Getting this information while I was onsite made it make way more sense to me why, when I used to go to the local grocery store and it would be hit or miss as to why sometimes my steak wasn't as good. It probably came from a different farm with different standards. I remember when I had bought some tomahawks a couple of years back from my local butcher. As I was buying the steaks, the butcher talked about how great they were and how they were from Montana. So the next time I bought some I asked: “are these the same Montana Steaks?” No. They weren’t. This set had come from somewhere in idaho. And they were not as good.
Over the two days I was there, we covered a lot of topics. We talked about sustainability – which we’ll talk about in a follow-up article. We talked about the other products they sell and how their standards compare. We talked about the amazing restaurant in the middle of nowhere Lincoln. We talked about the pivot that the company had with its sponsorship with the IRONMAN Group and how they continue to sponsor in triathlon but how and why they moved into some of the Rock In Rolls series. We also spent a couple of hours over dinner giving birth to the Great Plains Gravel Tri or GPGT as I like to call it. We talked about why Shane wanted to put the race on and how it is meant to be more grass roots and fun more than anything – they have no interest in broad scale event production. So if you live in the midwest or want to travel to the midwest around 08/12/23 It might be something you want to check out.

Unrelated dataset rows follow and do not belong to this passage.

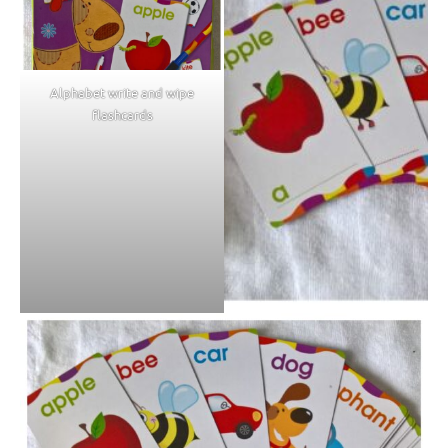
Alphabet write and wipe
flashcards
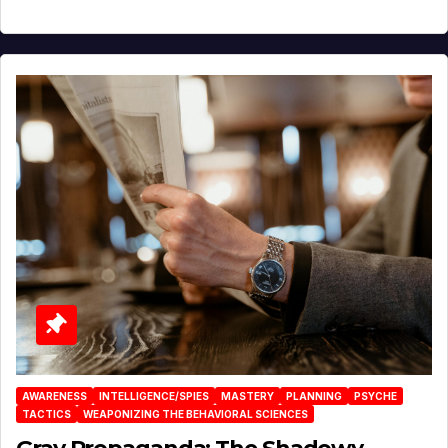
AWARENESS
INTELLIGENCE/SPIES
MASTERY
PLANNING
PSYCHE
TACTICS
WEAPONIZING THE BEHAVIORAL SCIENCES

That visit has made me want to dive deeper into the Certified Piedmontese brand, which we will do over the coming months. For example, why they have chosen to invest into the endurance market and how they are doing things differently from most companies in the meat business. Because these things matter to us. We spend so much time investing to get and maintain health. The foods we eat and where they come from should be considered just as important as the bike we ride or the wetsuit we put on.